Pauvre don Rigoberto ! Marié en secondes noces quelques années auparavant et déjà séparé de sa beauté vénusienne, privé de son alter ego aux fantasmes partagés, de sa Lucrecia qui le comblait d'un inestimable bonheur.
Les écrits de son jeune fils intitulés «
Éloge de la marâtre » l'ont terrassé. Doña Lucrecia a franchi allègement avec Fonchito la ligne jaune de la plus élémentaire moralité. Aucune autre solution n'était acceptable : elle devait quitter le domicile conjugal séance tenante !
Voici donc Rigoberto, le libertaire hédoniste, l'amant de l'art et des plaisirs du corps, traînant son vague à l'âme dans cette grande maison liménienne d'autant plus vide que la sympathique soubrette, Justiniana, a suivi sa patronne dans son exil ; il est vrai que les deux femmes étaient depuis longtemps sur une longueur d'ondes largement au-dessus de l'intendance des tâches ménagères…
Fonchito, loin d'être innocent dans cette histoire abracadabrantesque, rend de temps à autre visite à doña Lucrecia. Celle-ci l'écoute, sans trop de rancune, parler avec passion du peintre autrichien feu
Egon Schiele devenu son idole depuis son inscription aux
Beaux-arts.
Malgré les mises en garde de Justiniana, comment ne pas pardonner à ce collégien aux traits de chérubin, aux yeux candides, à qui l'on donnerait le bon Dieu sans confession ?

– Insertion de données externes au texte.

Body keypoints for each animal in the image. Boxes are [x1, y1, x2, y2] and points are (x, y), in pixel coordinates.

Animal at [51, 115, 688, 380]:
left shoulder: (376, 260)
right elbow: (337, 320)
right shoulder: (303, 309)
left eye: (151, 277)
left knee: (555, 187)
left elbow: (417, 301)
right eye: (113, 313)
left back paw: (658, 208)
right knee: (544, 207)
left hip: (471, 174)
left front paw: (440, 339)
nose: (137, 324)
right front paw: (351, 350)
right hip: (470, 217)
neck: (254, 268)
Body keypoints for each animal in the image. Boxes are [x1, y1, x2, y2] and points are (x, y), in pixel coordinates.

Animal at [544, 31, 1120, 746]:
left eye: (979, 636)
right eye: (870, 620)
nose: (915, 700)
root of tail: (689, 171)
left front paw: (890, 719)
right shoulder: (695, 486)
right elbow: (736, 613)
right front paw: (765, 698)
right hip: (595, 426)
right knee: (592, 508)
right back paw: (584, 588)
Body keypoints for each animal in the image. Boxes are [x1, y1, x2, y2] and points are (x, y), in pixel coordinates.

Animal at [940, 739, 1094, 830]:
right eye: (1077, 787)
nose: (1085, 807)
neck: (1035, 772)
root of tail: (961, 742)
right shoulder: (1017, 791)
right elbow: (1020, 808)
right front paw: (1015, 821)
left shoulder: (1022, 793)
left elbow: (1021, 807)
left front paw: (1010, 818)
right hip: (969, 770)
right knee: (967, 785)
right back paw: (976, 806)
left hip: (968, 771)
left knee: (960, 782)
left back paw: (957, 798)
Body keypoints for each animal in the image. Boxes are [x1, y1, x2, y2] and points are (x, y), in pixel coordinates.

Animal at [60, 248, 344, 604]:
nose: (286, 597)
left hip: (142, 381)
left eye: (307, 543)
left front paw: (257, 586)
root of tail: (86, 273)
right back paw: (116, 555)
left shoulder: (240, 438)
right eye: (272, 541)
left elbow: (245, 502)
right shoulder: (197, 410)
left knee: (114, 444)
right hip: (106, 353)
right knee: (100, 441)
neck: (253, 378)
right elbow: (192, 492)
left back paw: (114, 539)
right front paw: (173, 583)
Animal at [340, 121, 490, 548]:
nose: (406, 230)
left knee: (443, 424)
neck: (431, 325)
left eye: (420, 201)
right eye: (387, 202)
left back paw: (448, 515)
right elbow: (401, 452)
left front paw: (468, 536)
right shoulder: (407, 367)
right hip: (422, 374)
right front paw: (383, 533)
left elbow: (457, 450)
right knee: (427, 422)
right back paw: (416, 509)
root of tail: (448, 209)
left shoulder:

Fonchito arrivera-t-il à recoller les morceaux, à rabibocher son père et sa marâtre ?
«
Les cahiers de don Rigoberto » est un roman de
Mario Vargas Llosa paru en 1997, la suite d'«
Éloge de la marâtre» publié huit ans plus tôt.
L'écrivain péruvien a su conserver le ton jubilatoire, l'humeur primesautière qui imprégnaient le premier opus et le lecteur retrouve avec délectation cette atmosphère empreinte du meilleur érotisme ainsi que les mêmes personnages hauts en couleur, sympathiques malgré leurs petites manies, leurs obsessions, leurs excentricités.
Quelque peu à cran, comme s'il rendait la terre entière responsable de ses malheurs, don Rigoberto consigne dans ses cahiers sa répugnance morale, psychologique voire idéologique envers toute forme de servitude grégaire. Ces chapitres acerbes s'intercalent dans la trame du récit, densifient celui-ci sans pour autant le dénaturer.
Visiblement à son affaire dans la rédaction de cette étude de moeurs contemporaine,
Vargas Llosa enchante une fois de plus le lecteur.
«
Éloge de la marâtre » et «
Les cahiers de don Rigoberto » confirment le talent d'un homme de lettres à l'éclectisme remarquable.